(Records drawn from a dataset)
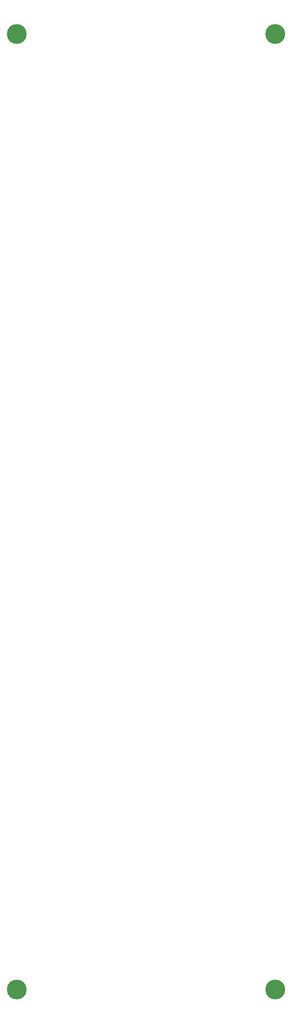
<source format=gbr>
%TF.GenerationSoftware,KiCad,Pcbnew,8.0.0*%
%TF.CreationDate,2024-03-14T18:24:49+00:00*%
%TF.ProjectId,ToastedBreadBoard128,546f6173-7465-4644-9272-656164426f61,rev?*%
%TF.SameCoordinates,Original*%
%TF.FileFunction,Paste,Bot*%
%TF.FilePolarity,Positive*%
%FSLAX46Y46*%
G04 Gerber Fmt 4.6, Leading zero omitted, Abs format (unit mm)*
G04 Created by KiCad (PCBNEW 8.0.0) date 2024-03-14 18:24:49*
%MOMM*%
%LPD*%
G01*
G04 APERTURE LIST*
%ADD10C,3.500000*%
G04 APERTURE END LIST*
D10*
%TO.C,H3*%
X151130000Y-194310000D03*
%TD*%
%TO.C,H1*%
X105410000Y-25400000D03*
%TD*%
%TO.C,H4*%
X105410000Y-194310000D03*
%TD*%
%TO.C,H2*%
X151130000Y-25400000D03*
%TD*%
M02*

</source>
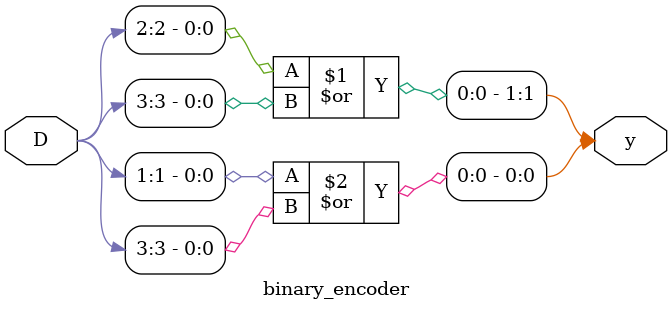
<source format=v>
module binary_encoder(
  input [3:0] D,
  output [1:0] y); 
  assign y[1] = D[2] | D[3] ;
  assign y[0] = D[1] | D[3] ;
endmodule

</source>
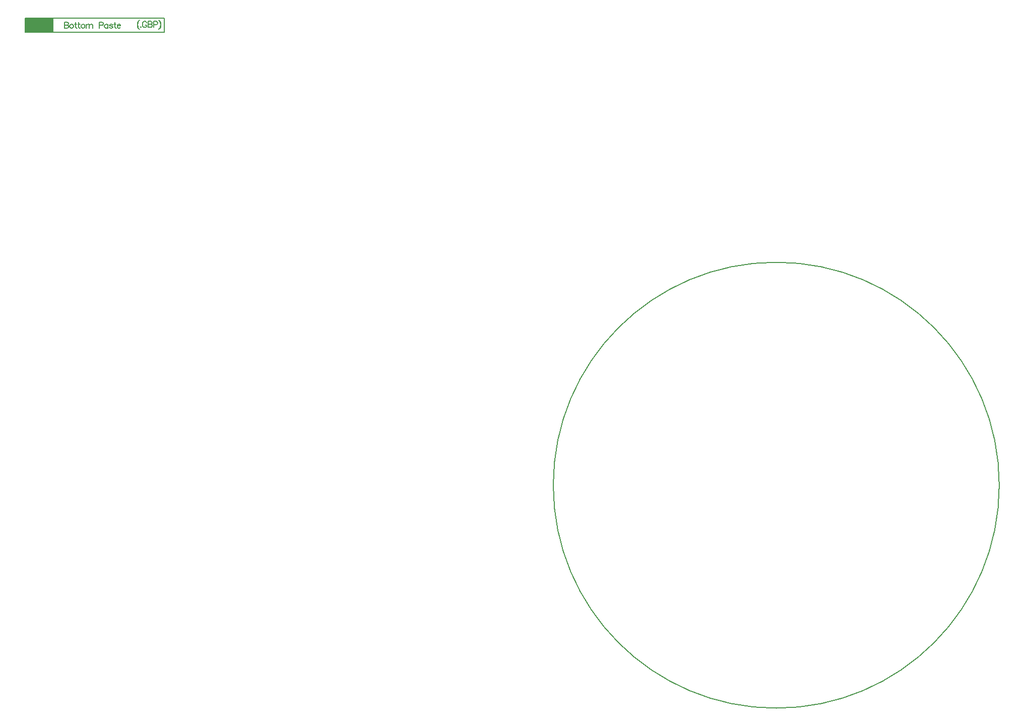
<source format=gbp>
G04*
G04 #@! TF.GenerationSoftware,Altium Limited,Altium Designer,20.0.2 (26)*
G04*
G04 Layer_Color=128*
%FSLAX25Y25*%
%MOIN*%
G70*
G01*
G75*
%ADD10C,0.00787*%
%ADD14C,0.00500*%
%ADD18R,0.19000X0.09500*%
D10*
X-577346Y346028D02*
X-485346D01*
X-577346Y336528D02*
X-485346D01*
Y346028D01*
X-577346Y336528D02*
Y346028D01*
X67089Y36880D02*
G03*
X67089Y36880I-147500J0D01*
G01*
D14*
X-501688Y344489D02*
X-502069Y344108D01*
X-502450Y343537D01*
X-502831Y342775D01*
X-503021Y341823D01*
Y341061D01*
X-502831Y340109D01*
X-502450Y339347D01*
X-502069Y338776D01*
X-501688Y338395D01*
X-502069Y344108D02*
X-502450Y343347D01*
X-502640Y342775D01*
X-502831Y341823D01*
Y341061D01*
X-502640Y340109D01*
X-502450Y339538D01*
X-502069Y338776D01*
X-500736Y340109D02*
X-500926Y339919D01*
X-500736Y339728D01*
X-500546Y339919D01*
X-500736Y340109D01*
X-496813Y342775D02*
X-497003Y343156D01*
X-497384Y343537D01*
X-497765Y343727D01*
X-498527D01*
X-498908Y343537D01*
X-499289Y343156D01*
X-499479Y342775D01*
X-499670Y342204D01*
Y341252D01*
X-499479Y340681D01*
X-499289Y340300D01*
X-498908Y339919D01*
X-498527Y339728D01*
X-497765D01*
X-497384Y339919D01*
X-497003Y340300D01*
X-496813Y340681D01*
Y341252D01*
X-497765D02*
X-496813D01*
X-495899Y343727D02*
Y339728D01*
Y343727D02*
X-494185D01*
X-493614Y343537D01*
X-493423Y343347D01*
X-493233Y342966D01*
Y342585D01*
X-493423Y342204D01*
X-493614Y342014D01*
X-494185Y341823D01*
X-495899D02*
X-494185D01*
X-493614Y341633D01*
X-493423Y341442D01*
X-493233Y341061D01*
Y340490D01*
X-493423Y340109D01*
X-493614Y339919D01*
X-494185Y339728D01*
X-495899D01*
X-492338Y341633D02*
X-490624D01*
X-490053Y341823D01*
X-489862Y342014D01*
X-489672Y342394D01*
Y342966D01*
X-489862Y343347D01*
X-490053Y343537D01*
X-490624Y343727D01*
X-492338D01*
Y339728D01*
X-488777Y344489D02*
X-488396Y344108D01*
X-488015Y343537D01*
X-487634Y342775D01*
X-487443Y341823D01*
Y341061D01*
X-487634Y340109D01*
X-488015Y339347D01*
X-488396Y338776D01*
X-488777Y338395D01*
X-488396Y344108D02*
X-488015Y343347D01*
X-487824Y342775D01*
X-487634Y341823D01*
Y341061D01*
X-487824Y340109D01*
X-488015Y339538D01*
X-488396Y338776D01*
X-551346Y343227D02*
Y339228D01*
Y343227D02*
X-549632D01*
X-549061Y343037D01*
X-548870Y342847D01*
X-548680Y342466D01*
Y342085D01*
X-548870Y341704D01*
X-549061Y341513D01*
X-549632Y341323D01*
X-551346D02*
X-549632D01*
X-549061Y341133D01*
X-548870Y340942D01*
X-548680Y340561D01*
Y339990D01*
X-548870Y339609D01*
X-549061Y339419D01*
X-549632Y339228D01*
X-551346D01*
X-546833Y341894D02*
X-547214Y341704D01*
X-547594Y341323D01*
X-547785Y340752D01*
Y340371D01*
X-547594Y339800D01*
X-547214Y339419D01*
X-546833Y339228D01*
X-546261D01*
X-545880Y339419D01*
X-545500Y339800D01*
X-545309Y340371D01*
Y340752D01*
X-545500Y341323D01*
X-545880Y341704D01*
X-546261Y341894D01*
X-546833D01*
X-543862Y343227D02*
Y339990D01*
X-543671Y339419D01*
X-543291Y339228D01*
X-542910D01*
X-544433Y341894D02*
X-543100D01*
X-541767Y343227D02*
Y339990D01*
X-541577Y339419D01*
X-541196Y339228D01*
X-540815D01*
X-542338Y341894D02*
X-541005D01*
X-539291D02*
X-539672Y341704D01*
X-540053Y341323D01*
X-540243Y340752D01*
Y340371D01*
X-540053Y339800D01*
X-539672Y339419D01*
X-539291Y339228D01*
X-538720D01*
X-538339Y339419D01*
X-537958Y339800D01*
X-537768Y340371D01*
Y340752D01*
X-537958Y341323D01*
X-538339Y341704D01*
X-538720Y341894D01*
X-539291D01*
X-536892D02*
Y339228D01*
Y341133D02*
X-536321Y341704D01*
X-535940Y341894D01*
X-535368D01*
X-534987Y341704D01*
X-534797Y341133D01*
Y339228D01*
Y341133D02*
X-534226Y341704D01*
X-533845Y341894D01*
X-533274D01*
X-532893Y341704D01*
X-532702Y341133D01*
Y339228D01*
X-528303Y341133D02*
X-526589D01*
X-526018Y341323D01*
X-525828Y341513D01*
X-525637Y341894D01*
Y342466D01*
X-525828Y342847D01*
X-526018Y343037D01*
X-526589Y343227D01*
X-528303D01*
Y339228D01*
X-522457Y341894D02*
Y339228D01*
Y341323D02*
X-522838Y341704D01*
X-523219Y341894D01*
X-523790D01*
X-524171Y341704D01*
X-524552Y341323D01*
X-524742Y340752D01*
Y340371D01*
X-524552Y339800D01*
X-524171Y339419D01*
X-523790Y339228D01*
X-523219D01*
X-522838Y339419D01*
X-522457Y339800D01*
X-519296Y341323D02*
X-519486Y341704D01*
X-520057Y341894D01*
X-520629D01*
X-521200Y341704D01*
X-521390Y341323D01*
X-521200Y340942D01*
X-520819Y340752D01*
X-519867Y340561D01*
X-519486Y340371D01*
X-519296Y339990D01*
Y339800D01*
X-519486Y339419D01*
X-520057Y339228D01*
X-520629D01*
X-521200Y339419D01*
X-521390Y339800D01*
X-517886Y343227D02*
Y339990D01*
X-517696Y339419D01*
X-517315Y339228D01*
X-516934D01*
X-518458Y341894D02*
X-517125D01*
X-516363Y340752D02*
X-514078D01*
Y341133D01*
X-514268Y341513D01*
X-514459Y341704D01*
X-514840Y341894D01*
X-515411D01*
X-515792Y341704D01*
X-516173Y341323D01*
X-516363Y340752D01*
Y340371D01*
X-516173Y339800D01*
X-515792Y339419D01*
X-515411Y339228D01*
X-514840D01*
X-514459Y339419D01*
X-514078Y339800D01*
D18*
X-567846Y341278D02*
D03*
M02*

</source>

▶ WORK REQUEST:
Your task is to reproduce exactly the lines from the start of the data above through the line containing "X-497765D02*", leaving every picture out.

▶ RESULT FOR THIS TASK:
<source format=gbr>
%TF.GenerationSoftware,KiCad,Pcbnew,8.0.0*%
%TF.CreationDate,2024-03-14T18:24:49+00:00*%
%TF.ProjectId,ToastedBreadBoard128,546f6173-7465-4644-9272-656164426f61,rev?*%
%TF.SameCoordinates,Original*%
%TF.FileFunction,Paste,Bot*%
%TF.FilePolarity,Positive*%
%FSLAX46Y46*%
G04 Gerber Fmt 4.6, Leading zero omitted, Abs format (unit mm)*
G04 Created by KiCad (PCBNEW 8.0.0) date 2024-03-14 18:24:49*
%MOMM*%
%LPD*%
G01*
G04 APERTURE LIST*
%ADD10C,3.500000*%
G04 APERTURE END LIST*
D10*
%TO.C,H3*%
X151130000Y-194310000D03*
%TD*%
%TO.C,H1*%
X105410000Y-25400000D03*
%TD*%
%TO.C,H4*%
X105410000Y-194310000D03*
%TD*%
%TO.C,H2*%
X151130000Y-25400000D03*
%TD*%
M02*

</source>
<source format=v>
module binary_encoder(
  input [3:0] D,
  output [1:0] y); 
  assign y[1] = D[2] | D[3] ;
  assign y[0] = D[1] | D[3] ;
endmodule

</source>
<source format=gbp>
G04*
G04 #@! TF.GenerationSoftware,Altium Limited,Altium Designer,20.0.2 (26)*
G04*
G04 Layer_Color=128*
%FSLAX25Y25*%
%MOIN*%
G70*
G01*
G75*
%ADD10C,0.00787*%
%ADD14C,0.00500*%
%ADD18R,0.19000X0.09500*%
D10*
X-577346Y346028D02*
X-485346D01*
X-577346Y336528D02*
X-485346D01*
Y346028D01*
X-577346Y336528D02*
Y346028D01*
X67089Y36880D02*
G03*
X67089Y36880I-147500J0D01*
G01*
D14*
X-501688Y344489D02*
X-502069Y344108D01*
X-502450Y343537D01*
X-502831Y342775D01*
X-503021Y341823D01*
Y341061D01*
X-502831Y340109D01*
X-502450Y339347D01*
X-502069Y338776D01*
X-501688Y338395D01*
X-502069Y344108D02*
X-502450Y343347D01*
X-502640Y342775D01*
X-502831Y341823D01*
Y341061D01*
X-502640Y340109D01*
X-502450Y339538D01*
X-502069Y338776D01*
X-500736Y340109D02*
X-500926Y339919D01*
X-500736Y339728D01*
X-500546Y339919D01*
X-500736Y340109D01*
X-496813Y342775D02*
X-497003Y343156D01*
X-497384Y343537D01*
X-497765Y343727D01*
X-498527D01*
X-498908Y343537D01*
X-499289Y343156D01*
X-499479Y342775D01*
X-499670Y342204D01*
Y341252D01*
X-499479Y340681D01*
X-499289Y340300D01*
X-498908Y339919D01*
X-498527Y339728D01*
X-497765D01*
X-497384Y339919D01*
X-497003Y340300D01*
X-496813Y340681D01*
Y341252D01*
X-497765D02*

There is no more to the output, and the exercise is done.